## Exercise details
Please put the text lines from the records below into a numbered list, leaving out the pictures and any blank lines.

## Data records
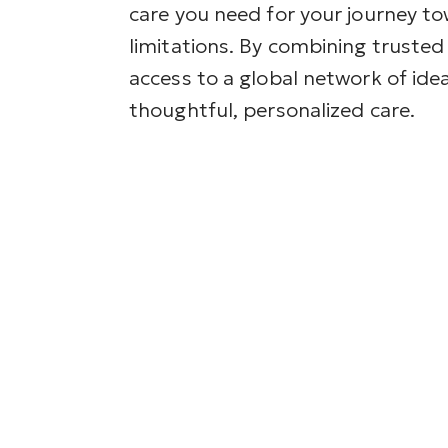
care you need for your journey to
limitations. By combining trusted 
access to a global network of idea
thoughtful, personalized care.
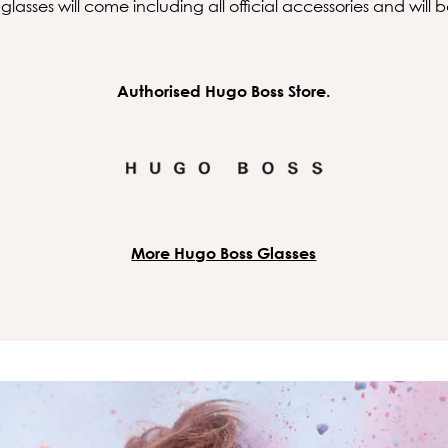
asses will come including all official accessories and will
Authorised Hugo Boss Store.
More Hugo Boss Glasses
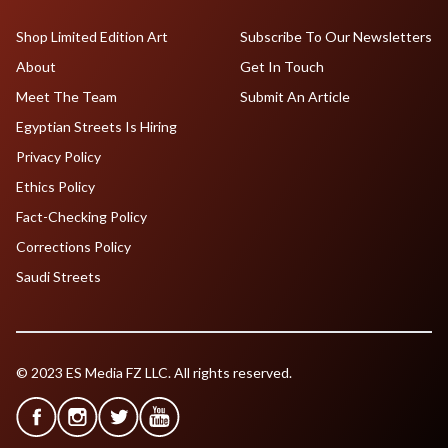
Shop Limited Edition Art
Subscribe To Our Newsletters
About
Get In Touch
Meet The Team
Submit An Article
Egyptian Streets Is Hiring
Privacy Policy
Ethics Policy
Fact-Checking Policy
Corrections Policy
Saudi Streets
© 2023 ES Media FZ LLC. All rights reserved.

## The completed task
1. care you need for your journey to
2. limitations. By combining trusted 
3. access to a global network of idea
4. thoughtful, personalized care.
5. asses will come including all official accessories and will
6. Authorised Hugo Boss Store.
7. More Hugo Boss Glasses
8. Shop Limited Edition Art
9. Subscribe To Our Newsletters
10. About
11. Get In Touch
12. Meet The Team
13. Submit An Article
14. Egyptian Streets Is Hiring
15. Privacy Policy
16. Ethics Policy
17. Fact-Checking Policy
18. Corrections Policy
19. Saudi Streets
20. © 2023 ES Media FZ LLC. All rights reserved.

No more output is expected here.